■ DOCUMENT SEGMENT

Hong Kong pro-democracy figures jailed for up to 18 months

Media mogul Jimmy Lai given 14-month sentence as Beijing extends crackdown on dissent

Media mogul Jimmy Lai (72), who is facing other charges including under the national security law imposed by Beijing last year, has been detained on remand since late last year. Photograph: Anthony Wallace/AFP via Getty
Media mogul Jimmy Lai (72), who is facing other charges including under the national security law imposed by Beijing last year, has been detained on remand since late last year. Photograph: Anthony Wallace/AFP via Getty

A group of Hong Kong's most senior pro-democracy activists including media mogul Jimmy Lai were handed jail sentences on Friday for unlawful protests as Beijing extends a crackdown on dissent in the city.

Mr Lai was jailed for a total of 14 months while 82-year-old Martin Lee – Hong Kong's so-called "father of democracy" who helped draft its mini constitution, the Basic Law – was given a suspended sentence.

■ REQUIRED TASKS
[1] In the article on the Hong Kong jail sentences, what sentence was Martin Lee given?
[2] Reproduce the passage of the Hong Kong sentencing article from "A group of Hong" to "a suspended sentence." word for word.

■ GIVEN INFORMATION
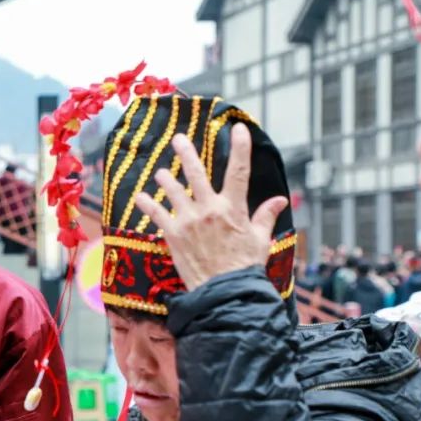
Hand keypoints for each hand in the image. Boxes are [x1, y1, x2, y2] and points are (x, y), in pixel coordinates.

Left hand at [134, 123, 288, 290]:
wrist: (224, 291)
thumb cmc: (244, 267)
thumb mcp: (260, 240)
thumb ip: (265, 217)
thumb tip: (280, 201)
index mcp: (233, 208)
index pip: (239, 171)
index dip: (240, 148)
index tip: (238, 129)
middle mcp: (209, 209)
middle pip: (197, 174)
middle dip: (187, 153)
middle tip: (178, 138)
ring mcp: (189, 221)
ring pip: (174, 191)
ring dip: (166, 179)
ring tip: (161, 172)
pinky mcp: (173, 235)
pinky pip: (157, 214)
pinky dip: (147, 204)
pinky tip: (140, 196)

■ OUTPUTS IN ORDER
[1] A suspended sentence.

[2]
A group of Hong Kong's most senior pro-democracy activists including media mogul Jimmy Lai were handed jail sentences on Friday for unlawful protests as Beijing extends a crackdown on dissent in the city.

Mr Lai was jailed for a total of 14 months while 82-year-old Martin Lee – Hong Kong's so-called "father of democracy" who helped draft its mini constitution, the Basic Law – was given a suspended sentence.